Runs two-pass cross-paper synthesis: per-paper extraction followed by collective synthesis.

Class SynthesisStage
Module src/analysis/synthesis.py
Registry key synthesis

Input / output

Direction Type Details
Input (data) list[PaperCluster] From clustering
Input (artifacts) ranked_papers Primary paper source; falls back to retrieved_papers
Output (data) SynthesisResult Passed to gap_analysis
Artifacts written paper_extractions, paper_analyses, synthesis_result; may refresh ranked_papers on recovery

Behavior

LLM mode (when synthesis.llm_enabled)

Two-pass flow capped at max_llm_papers:

  1. Pass A — Extraction (AgentRole.EXTRACTION): concurrent per-paper structured extraction (methodology, datasets, benchmarks, limitations, findings)
  2. Pass B — Synthesis (AgentRole.SYNTHESIS): collective cross-paper synthesis JSON (agreements, disagreements, trends, gaps, datasets, methodologies)
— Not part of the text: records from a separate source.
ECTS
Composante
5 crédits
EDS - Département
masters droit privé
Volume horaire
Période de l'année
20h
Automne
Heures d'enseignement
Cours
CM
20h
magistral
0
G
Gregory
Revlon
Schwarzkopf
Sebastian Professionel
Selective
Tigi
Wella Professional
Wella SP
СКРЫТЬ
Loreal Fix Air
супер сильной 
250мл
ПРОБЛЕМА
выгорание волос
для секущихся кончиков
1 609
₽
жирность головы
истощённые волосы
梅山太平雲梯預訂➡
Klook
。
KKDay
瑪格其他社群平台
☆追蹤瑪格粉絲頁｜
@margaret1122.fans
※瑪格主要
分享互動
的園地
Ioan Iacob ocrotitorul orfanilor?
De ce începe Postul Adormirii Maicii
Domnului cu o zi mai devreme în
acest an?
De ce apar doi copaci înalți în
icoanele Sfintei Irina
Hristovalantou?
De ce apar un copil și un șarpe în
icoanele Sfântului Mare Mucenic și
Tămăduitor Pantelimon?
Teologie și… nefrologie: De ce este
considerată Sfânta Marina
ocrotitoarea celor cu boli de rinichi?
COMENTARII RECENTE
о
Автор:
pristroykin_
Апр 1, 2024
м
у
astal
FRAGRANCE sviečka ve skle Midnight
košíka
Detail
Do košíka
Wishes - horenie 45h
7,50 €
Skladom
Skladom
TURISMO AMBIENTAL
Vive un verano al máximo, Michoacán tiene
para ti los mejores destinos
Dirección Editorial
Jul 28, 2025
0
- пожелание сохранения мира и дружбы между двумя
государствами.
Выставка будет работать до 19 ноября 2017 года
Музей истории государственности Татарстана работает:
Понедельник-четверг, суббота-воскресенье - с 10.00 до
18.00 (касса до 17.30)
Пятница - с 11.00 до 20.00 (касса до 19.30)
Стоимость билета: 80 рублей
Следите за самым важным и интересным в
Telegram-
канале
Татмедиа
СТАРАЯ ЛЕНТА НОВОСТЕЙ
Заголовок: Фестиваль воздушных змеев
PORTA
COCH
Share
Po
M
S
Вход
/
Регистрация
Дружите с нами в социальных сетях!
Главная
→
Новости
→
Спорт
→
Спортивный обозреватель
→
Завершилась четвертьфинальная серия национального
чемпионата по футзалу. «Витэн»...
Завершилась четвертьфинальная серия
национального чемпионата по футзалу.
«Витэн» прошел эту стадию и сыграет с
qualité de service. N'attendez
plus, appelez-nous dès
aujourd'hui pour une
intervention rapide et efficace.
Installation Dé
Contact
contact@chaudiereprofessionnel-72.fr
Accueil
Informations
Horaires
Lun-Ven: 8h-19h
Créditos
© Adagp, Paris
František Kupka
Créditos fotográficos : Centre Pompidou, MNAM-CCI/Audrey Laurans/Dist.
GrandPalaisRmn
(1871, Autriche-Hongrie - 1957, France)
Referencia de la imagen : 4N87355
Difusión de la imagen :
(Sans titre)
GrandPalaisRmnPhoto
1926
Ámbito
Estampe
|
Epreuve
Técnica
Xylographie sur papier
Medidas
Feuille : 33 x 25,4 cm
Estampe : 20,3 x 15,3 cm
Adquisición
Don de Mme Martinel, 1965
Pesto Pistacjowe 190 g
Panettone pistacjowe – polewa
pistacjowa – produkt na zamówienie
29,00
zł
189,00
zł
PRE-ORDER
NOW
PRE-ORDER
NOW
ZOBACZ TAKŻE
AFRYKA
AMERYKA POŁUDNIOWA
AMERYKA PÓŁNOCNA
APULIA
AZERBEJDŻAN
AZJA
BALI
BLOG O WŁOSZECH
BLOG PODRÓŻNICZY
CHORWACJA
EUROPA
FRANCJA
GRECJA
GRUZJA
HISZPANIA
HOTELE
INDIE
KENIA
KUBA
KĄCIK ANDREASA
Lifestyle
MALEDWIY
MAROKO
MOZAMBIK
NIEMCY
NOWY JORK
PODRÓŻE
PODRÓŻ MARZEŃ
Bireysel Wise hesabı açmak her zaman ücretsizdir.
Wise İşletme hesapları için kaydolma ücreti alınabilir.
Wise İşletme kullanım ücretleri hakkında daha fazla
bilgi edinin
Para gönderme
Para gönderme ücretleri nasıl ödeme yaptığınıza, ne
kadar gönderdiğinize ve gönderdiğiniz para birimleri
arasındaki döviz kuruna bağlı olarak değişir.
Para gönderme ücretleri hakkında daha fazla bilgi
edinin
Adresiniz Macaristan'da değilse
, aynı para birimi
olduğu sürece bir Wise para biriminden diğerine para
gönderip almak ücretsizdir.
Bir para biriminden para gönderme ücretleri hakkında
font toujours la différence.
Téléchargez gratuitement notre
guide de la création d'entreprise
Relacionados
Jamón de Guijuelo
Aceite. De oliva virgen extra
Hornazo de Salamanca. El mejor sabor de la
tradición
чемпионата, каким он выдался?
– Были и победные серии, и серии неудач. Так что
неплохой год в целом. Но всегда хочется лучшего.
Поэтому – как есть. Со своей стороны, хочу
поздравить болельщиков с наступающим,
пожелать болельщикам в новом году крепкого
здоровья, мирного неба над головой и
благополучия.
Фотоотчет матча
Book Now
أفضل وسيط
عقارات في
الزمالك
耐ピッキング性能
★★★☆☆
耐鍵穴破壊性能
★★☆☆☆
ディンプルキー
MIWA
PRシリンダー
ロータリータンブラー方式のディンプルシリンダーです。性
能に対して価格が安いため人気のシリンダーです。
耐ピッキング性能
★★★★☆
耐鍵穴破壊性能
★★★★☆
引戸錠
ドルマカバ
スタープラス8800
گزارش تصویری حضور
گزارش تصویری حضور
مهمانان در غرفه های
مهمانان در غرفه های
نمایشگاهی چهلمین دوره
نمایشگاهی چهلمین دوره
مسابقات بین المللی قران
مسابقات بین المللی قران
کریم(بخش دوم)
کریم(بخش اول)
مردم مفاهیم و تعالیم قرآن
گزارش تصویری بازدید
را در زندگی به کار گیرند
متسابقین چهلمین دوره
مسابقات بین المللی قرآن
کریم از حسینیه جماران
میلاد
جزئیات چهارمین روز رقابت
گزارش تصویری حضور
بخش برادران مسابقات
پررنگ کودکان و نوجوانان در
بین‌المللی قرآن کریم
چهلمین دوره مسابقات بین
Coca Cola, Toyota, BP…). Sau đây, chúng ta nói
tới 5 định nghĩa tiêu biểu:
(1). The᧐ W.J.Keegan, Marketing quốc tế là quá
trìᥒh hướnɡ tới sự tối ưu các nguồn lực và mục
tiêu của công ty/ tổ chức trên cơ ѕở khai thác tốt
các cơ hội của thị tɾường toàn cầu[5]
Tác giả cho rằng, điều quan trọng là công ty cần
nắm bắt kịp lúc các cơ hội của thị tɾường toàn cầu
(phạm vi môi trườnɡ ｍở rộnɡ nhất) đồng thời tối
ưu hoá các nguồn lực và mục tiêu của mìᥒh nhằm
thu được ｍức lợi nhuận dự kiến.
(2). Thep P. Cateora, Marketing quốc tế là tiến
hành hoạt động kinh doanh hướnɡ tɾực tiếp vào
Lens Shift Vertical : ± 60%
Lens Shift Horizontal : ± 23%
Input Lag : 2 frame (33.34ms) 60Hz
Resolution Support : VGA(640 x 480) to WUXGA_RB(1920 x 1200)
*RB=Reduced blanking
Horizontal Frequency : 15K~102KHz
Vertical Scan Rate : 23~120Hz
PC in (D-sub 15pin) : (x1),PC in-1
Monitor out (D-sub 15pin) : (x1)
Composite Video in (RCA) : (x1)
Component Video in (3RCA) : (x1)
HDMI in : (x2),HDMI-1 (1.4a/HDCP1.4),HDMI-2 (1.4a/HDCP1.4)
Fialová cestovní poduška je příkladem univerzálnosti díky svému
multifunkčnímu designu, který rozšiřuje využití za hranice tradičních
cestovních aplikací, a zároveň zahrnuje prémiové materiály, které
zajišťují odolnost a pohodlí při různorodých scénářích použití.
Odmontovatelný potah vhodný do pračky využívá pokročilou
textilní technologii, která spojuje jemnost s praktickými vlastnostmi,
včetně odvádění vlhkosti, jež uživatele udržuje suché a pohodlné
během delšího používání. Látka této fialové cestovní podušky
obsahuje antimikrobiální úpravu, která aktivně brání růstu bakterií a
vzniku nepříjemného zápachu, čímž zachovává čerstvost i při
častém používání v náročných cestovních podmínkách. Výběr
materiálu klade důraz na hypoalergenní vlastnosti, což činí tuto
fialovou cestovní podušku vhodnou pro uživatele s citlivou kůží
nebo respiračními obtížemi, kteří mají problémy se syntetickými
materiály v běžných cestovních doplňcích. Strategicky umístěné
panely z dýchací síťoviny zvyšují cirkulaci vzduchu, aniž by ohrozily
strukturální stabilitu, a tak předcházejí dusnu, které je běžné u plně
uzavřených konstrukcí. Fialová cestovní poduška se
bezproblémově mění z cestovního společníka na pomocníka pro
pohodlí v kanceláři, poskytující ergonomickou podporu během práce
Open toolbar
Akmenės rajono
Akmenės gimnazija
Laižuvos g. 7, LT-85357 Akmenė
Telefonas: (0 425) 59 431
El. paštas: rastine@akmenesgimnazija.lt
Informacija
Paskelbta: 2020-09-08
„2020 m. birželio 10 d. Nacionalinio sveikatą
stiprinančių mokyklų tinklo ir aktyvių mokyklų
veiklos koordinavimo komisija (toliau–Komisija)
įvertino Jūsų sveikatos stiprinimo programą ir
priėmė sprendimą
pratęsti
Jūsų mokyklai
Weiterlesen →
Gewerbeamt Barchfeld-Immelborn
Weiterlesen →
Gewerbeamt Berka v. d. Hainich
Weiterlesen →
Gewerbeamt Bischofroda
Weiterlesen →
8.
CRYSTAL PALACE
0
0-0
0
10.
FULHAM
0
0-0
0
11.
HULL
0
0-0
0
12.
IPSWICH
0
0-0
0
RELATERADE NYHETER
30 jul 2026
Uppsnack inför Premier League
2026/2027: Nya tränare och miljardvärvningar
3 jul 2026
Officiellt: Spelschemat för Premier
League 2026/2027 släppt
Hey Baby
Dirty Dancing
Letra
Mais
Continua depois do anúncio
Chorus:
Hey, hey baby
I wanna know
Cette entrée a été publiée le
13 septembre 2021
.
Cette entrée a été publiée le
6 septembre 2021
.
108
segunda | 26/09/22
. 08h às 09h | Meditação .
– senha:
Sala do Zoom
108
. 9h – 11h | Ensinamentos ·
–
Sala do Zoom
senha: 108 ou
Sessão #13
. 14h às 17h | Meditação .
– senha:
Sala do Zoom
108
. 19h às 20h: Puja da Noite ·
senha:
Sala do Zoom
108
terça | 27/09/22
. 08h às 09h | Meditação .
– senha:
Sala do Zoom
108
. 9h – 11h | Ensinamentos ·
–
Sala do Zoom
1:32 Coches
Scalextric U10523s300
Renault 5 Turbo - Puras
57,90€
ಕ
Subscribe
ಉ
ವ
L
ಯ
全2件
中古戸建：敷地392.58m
Circuit breaker and retry logic protect against cascading LLM failures.

Heuristic mode (default for small Ollama models)

Extracts key points from abstracts and titles without LLM calls. Produces placeholder text such as "Details inferred from abstract only" in downstream report sections.

Recovery paths

  • If ranked_papers artifact is empty, attempts recovery from retrieved_papers via ensure_ranked_papers()
  • On timeout/cancellation/exception: recover_synthesis_output() produces heuristic partial output
  • Pipeline-level timeout triggers recover_stage_output() in src/core/stage_recovery.py

Configuration

Key Purpose
synthesis.llm_enabled Resolved at pipeline start
synthesis.llm_mode auto / on / off
synthesis.max_llm_papers Cap on LLM extraction calls
synthesis.concurrency Parallel extraction limit
synthesis.circuit_breaker_failures Failures before circuit opens
llm.* Provider/model for agents

Env overrides: RA_SYNTHESIS__LLM_ENABLED, RA_SYNTHESIS__LLM_MODE.

LLM

Two-pass when enabled: AgentRole.EXTRACTIONAgentRole.SYNTHESIS. Heuristic fallback when disabled or on failure.

Timeout

pipeline.synthesis_timeout_seconds (default 600 s) — longer than all other stages.

Recovery

Dedicated heuristic recovery via recover_synthesis_output() and src/core/stage_recovery.py.

Metrics

Synthesis mode, paper count, extraction count recorded in stage metrics and logs.